As DISA Modernizes Systems, Cyber Remains its Top Concern
The Defense Information Systems Agency (DISA) heads into 2016 with plans for a completely outsourced private military cloud, increased use of software-defined networks and expanded enterprise email services. But looming over everything the agency does are heightened concerns about cyber security, top agency officials said.
“We’re in a fight. We’re in a fight every day,” said John Hickey, DISA Cyber Security Authorizing Official, during an AFCEA gathering January 12. “The threat is real and we’re reacting to that, and what we’re focused on is: What is that current threat? What is that threat going to evolve to?”
Central to DISA’s strategy is the development of a series of Joint Regional Security Stacks (JRSS) that will be the first line of defense between the World Wide Web and Defense Department networks. But Hickey said he wants to go beyond passively defending networks to be able to “move around the information battlefield, just like you would on a modern battlefield.”
David Mihelcic, DISA chief technology officer and principal director, Global Information Grid Enterprise Services Engineering, said defense networks are under constant attack and automated systems stop most attempted intrusions. “Eighty percent of inbound email is stopped because it’s got a known detected threat,” he said.
Now DISA is looking to add capabilities that will increase its security posture, Hickey said. The agency is working with the Defense Department Chief Information Officer and the NSA to assess its needs and requirements. “What’s the enemy doing today? What are those tools that provide us the biggest return from a security standpoint on our investment?”
What that means, he said, is “Looking at the boundaries, it’s looking at the regional JRSS, looking at the endpoint piece of that … and what are the challenges that we need to do with big data analytics that look at that environment, normalize it and then look for change?”
DISA does not engage in offensive operations. But Hickey said that doesn’t mean DISA security staff lay in wait for threats to come to them. “The biggest change in DoD … is we’re going out and hunting for the enemy on a daily basis.”
DISA is currently defining requirements for a major series of initiatives, ranging from mobile technology to its next-generation cloud, dubbed MilCloud 2.0.
Alfred Rivera, director of DISA’s Development and Business Center, said DISA aims to offer a more flexible, commercial-style cloud offering this time around. “We’re going to look at MilCloud 2.0 as a potentially completely outsourced vendor capability but, in our case, inside our defense networks.”
Similarly, he said DISA intends to broaden its cloud-based email service, Defense Enterprise Email (DEE), with a next-generation upgrade.
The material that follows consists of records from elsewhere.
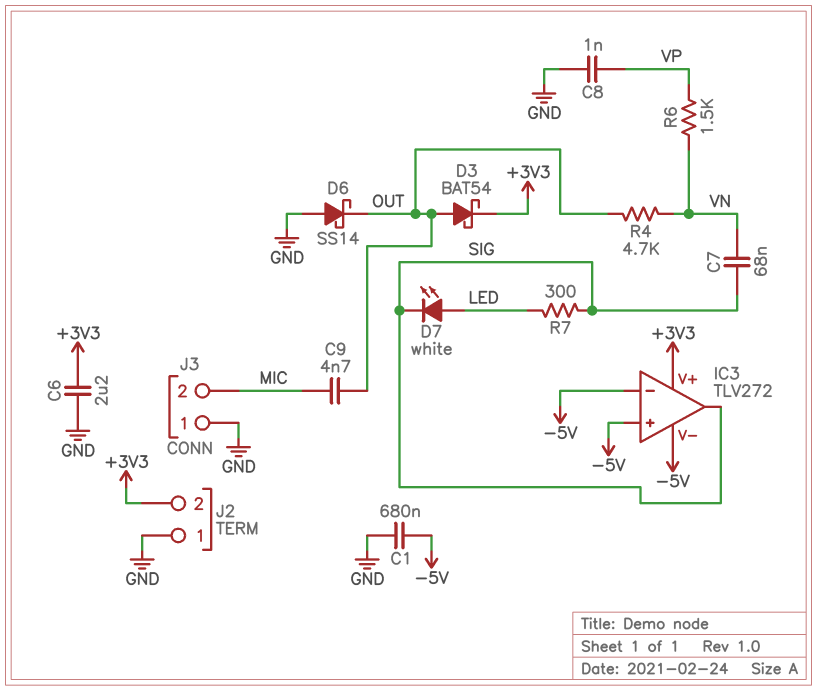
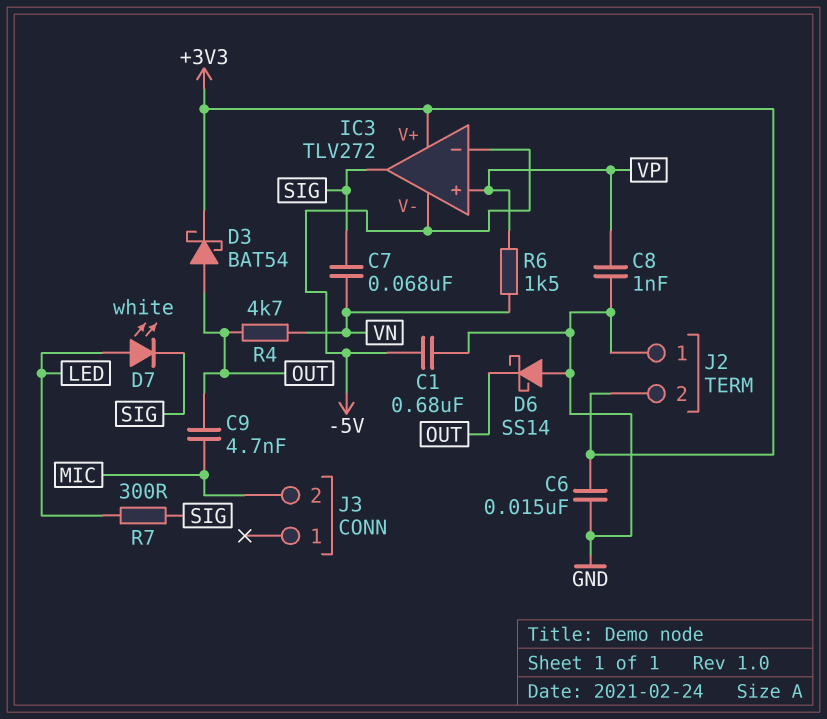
C6: 2.2uF (+3V3, GND) -> 15nF (+3V3, GND)
IC3 pin in+: -5V -> VP
J3 pin 1: GND -> none

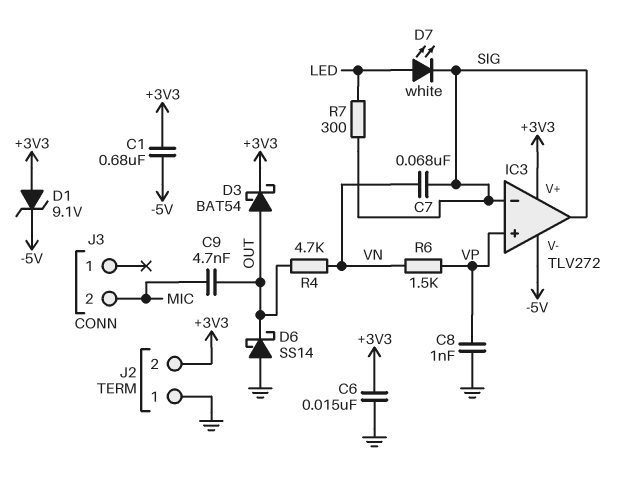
C1: 680nF (-5V, GND) -> 680nF (+3V3, -5V)
D1: none -> zener 9.1V (A +3V3, K -5V)
IC3 pin in-: -5V -> SIG

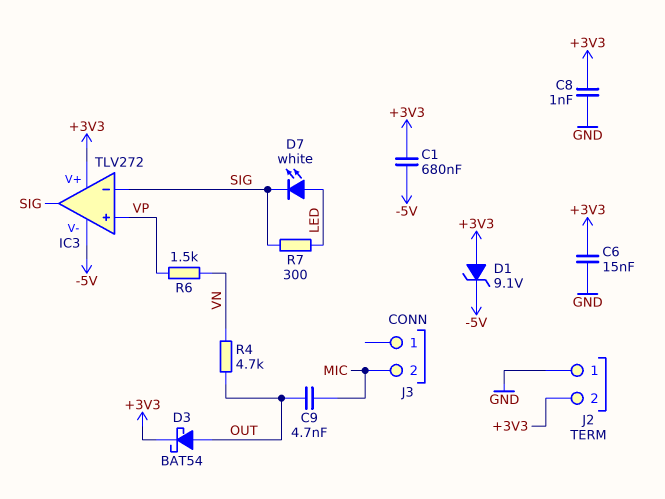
C7: 68nF (SIG, VN) -> none
C8: 1nF (GND, VP) -> 1nF (+3V3, GND)
D6: schottky SS14 (A GND, K OUT) -> none

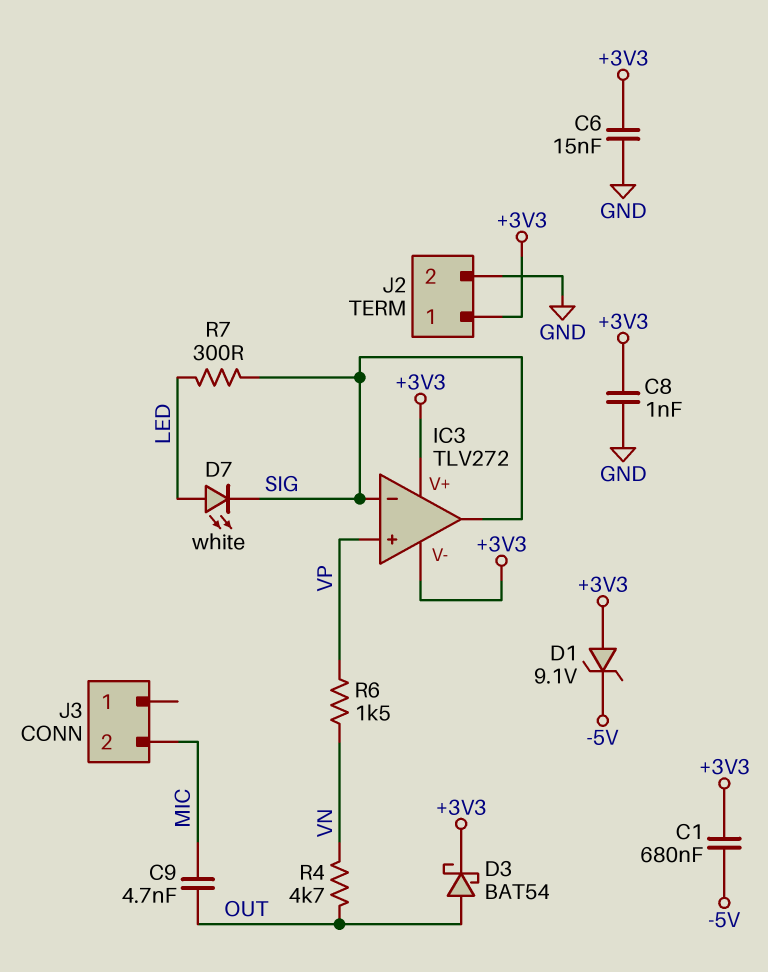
IC3 pin V-: -5V -> +3V3
J2 pin 1: GND -> +3V3
J2 pin 2: +3V3 -> GND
Feedback is now being evaluated, he said, and that points to adding additional collaboration services.
For all new DISA systems and technologies, Mihelcic said, security must be built in from the ground up. “The best investment we can make is upfront, ensuring our systems are built in a reliable and robust and secure way, as opposed to trying to bolt on security at the end,” he said. “We really do need that deep experience in computer science or system administration and then, on top of that, practical expertise in the cyber aspect.”
DISA is also focused on finding ways to increase security on the administrative end of its systems. Perimeter security is aimed at keeping attackers out of the network in the first place. But Hickey said DISA needs help ensuring that if a penetration does occur, the infiltrator can’t hop from device to device or system to system once he’s inside the wall.
“The enemy likes to move laterally across the network,” Hickey said. “That’s the threat today.”
Improved multi-factor authentication for administrators is one way to combat that threat. DISA needs “enterprise capability for privilege management that we can deploy across multiple products,” Hickey said. “Our admins have to support multiple devices in the deck, so how do they get away from usernames and passwords?
“The enemy likes to move laterally across the back end of the network. Think of it in the same way as what we used to do in the Cold War: You do a lot of destruction in the back end of the battlefield.”
He said he’s seen good examples of that in the commercial cloud and that DISA is working on adapting those concepts for its private cloud.
On the front end, where users are, Mihelcic said DISA also looks for ways to harden users and their workstations against pervasive phishing and spear-phishing attacks. Just as stronger authentication can be used to hinder an attacker’s ability to move within the network should he manage to get inside, he believes DISA has ways to keep hackers from fully compromising a workstation even if a user succumbs to a data-driven attack.
Biometrics: Vulnerability or Advantage?
Compounding the challenge for network administrators is the increasing number of endpoints on networks, which ultimately might include not only communications with systems and vehicles in the field, but also biometric sensors that report back to commands on the situational health and performance of individual soldiers.
The trouble is, every new node on the network is a potential new vulnerability – especially if classified data is involved.
“Any end user is going to be exposed to these same kinds of threats,” Milhelcic said. “You have to understand the risks associated with deploying these technologies: Just because you can do something, doesn’t mean you should.”
Hickey introduced an alternative concept: There is power in wearable technology from a security perspective. Providing a system admin with a Fitbit device, for example, could help authenticate that user with a high level of security, he said. “That’s the type of tech we’re very interested in because it provides another factor that identifies who you are.”